Reproduce the lines of the material exactly, beginning with its first line and continuing through the line containing "a manterem o controle sobre seus veículos em", with both of those lines included.
+++++
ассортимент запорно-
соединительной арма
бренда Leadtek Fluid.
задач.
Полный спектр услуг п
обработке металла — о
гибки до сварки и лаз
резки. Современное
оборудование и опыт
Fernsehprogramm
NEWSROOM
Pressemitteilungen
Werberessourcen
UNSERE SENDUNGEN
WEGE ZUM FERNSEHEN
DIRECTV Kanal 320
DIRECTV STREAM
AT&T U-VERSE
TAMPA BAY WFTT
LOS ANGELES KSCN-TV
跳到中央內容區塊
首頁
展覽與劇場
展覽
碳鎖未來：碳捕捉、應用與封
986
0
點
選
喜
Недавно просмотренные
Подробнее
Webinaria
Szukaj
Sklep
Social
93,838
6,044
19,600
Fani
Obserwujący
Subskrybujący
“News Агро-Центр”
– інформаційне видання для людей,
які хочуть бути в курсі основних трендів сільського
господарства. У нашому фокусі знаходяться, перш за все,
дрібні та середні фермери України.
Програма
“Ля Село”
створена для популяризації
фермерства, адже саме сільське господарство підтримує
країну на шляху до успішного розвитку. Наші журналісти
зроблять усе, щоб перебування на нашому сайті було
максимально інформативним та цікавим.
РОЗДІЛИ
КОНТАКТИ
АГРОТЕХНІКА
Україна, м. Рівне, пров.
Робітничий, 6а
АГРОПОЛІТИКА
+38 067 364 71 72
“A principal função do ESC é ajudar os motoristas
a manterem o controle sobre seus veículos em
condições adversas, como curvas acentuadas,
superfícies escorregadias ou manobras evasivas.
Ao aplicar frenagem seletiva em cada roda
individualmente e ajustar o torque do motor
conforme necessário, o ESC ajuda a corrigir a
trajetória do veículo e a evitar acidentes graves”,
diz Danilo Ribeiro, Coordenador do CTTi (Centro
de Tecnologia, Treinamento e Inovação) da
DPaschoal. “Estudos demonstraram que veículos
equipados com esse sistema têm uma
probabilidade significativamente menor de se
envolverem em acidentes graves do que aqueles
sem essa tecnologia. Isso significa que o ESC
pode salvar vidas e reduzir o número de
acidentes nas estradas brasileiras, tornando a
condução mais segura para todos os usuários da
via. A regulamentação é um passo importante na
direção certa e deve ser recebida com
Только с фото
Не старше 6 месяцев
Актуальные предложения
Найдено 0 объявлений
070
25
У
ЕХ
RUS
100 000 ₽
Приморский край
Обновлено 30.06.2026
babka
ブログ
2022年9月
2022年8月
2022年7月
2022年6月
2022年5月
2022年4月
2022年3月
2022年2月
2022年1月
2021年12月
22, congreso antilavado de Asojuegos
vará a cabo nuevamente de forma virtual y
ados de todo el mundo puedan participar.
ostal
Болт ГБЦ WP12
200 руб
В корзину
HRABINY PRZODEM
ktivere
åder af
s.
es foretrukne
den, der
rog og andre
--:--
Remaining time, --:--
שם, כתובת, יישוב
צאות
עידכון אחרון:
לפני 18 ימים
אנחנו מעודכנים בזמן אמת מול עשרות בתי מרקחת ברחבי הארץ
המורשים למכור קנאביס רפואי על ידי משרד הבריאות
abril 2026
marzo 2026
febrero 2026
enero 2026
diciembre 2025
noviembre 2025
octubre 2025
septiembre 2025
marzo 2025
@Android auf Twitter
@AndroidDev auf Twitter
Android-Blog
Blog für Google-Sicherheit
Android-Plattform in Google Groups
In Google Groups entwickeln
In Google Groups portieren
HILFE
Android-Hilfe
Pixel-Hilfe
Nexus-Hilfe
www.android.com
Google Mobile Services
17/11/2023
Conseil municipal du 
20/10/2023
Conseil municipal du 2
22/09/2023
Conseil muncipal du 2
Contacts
+++++
- [Response to this task]
ассортимент запорно-
соединительной арма
бренда Leadtek Fluid.
задач.
Полный спектр услуг п
обработке металла — о
гибки до сварки и лаз
резки. Современное
оборудование и опыт
Fernsehprogramm
NEWSROOM
Pressemitteilungen
Werberessourcen
UNSERE SENDUNGEN
WEGE ZUM FERNSEHEN
DIRECTV Kanal 320
DIRECTV STREAM
AT&T U-VERSE
TAMPA BAY WFTT
LOS ANGELES KSCN-TV
跳到中央內容區塊
首頁
展覽與劇場
展覽
碳鎖未來：碳捕捉、應用與封
986
0
點
選
喜
Недавно просмотренные
Подробнее
Webinaria
Szukaj
Sklep
Social
93,838
6,044
19,600
Fani
Obserwujący
Subskrybujący
“News Агро-Центр”
– інформаційне видання для людей,
які хочуть бути в курсі основних трендів сільського
господарства. У нашому фокусі знаходяться, перш за все,
дрібні та середні фермери України.
Програма
“Ля Село”
створена для популяризації
фермерства, адже саме сільське господарство підтримує
країну на шляху до успішного розвитку. Наші журналісти
зроблять усе, щоб перебування на нашому сайті було
максимально інформативним та цікавим.
РОЗДІЛИ
КОНТАКТИ
АГРОТЕХНІКА
Україна, м. Рівне, пров.
Робітничий, 6а
АГРОПОЛІТИКА
+38 067 364 71 72
“A principal função do ESC é ajudar os motoristas
a manterem o controle sobre seus veículos em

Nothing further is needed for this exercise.